── Information shown

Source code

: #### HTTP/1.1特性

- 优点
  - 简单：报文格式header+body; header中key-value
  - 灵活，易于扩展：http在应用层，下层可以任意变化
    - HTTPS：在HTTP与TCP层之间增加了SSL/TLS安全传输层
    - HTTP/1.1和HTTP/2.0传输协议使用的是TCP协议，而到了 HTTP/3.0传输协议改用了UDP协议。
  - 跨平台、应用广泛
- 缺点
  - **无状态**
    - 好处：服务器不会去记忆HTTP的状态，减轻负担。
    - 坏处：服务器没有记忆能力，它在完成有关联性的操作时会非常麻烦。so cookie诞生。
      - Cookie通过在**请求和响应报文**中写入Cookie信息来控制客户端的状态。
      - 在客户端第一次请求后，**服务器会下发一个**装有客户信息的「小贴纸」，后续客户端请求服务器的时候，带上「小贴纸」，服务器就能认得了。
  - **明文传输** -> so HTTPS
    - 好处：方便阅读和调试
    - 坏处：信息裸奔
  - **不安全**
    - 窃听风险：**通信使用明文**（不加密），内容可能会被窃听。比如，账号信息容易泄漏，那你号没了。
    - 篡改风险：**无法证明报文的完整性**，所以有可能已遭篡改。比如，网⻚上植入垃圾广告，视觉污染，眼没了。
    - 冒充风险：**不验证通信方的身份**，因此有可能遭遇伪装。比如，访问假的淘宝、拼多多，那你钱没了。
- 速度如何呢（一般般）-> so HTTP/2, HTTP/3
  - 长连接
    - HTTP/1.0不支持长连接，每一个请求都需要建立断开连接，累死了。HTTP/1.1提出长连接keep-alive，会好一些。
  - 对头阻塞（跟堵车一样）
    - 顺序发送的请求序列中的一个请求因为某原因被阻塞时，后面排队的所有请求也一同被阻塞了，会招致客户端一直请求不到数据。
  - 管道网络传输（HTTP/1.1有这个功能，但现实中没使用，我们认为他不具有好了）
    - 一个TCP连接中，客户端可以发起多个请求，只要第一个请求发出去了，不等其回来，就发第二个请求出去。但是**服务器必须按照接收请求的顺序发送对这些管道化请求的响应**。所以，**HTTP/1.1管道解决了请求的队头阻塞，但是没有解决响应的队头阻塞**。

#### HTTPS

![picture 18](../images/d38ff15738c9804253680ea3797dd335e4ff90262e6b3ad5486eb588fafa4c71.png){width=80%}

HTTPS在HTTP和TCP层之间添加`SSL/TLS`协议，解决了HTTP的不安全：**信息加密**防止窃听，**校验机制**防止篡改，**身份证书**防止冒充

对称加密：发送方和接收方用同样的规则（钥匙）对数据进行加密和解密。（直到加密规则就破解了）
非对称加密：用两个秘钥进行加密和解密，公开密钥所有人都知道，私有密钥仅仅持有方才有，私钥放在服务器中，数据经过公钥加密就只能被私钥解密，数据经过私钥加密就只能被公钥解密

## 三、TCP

────

Transcribe exactly, starting at the line with "- 简单：报文格式header+body; header中key-value" and continuing through the last line of the data above; leave out all earlier lines.

[Output for this task]
  - 简单：报文格式header+body; header中key-value
  - 灵活，易于扩展：http在应用层，下层可以任意变化
    - HTTPS：在HTTP与TCP层之间增加了SSL/TLS安全传输层
    - HTTP/1.1和HTTP/2.0传输协议使用的是TCP协议，而到了 HTTP/3.0传输协议改用了UDP协议。
  - 跨平台、应用广泛
- 缺点
  - **无状态**
    - 好处：服务器不会去记忆HTTP的状态，减轻负担。
    - 坏处：服务器没有记忆能力，它在完成有关联性的操作时会非常麻烦。so cookie诞生。
      - Cookie通过在**请求和响应报文**中写入Cookie信息来控制客户端的状态。
      - 在客户端第一次请求后，**服务器会下发一个**装有客户信息的「小贴纸」，后续客户端请求服务器的时候，带上「小贴纸」，服务器就能认得了。
  - **明文传输** -> so HTTPS
    - 好处：方便阅读和调试
    - 坏处：信息裸奔
  - **不安全**
    - 窃听风险：**通信使用明文**（不加密），内容可能会被窃听。比如，账号信息容易泄漏，那你号没了。
    - 篡改风险：**无法证明报文的完整性**，所以有可能已遭篡改。比如，网⻚上植入垃圾广告，视觉污染，眼没了。
    - 冒充风险：**不验证通信方的身份**，因此有可能遭遇伪装。比如，访问假的淘宝、拼多多，那你钱没了。
- 速度如何呢（一般般）-> so HTTP/2, HTTP/3
  - 长连接
    - HTTP/1.0不支持长连接，每一个请求都需要建立断开连接，累死了。HTTP/1.1提出长连接keep-alive，会好一些。
  - 对头阻塞（跟堵车一样）
    - 顺序发送的请求序列中的一个请求因为某原因被阻塞时，后面排队的所有请求也一同被阻塞了，会招致客户端一直请求不到数据。
  - 管道网络传输（HTTP/1.1有这个功能，但现实中没使用，我们认为他不具有好了）
    - 一个TCP连接中，客户端可以发起多个请求，只要第一个请求发出去了，不等其回来，就发第二个请求出去。但是**服务器必须按照接收请求的顺序发送对这些管道化请求的响应**。所以，**HTTP/1.1管道解决了请求的队头阻塞，但是没有解决响应的队头阻塞**。

#### HTTPS

![picture 18](../images/d38ff15738c9804253680ea3797dd335e4ff90262e6b3ad5486eb588fafa4c71.png){width=80%}

HTTPS在HTTP和TCP层之间添加`SSL/TLS`协议，解决了HTTP的不安全：**信息加密**防止窃听，**校验机制**防止篡改，**身份证书**防止冒充

对称加密：发送方和接收方用同样的规则（钥匙）对数据进行加密和解密。（直到加密规则就破解了）
非对称加密：用两个秘钥进行加密和解密，公开密钥所有人都知道，私有密钥仅仅持有方才有，私钥放在服务器中，数据经过公钥加密就只能被私钥解密，数据经过私钥加密就只能被公钥解密

## 三、TCP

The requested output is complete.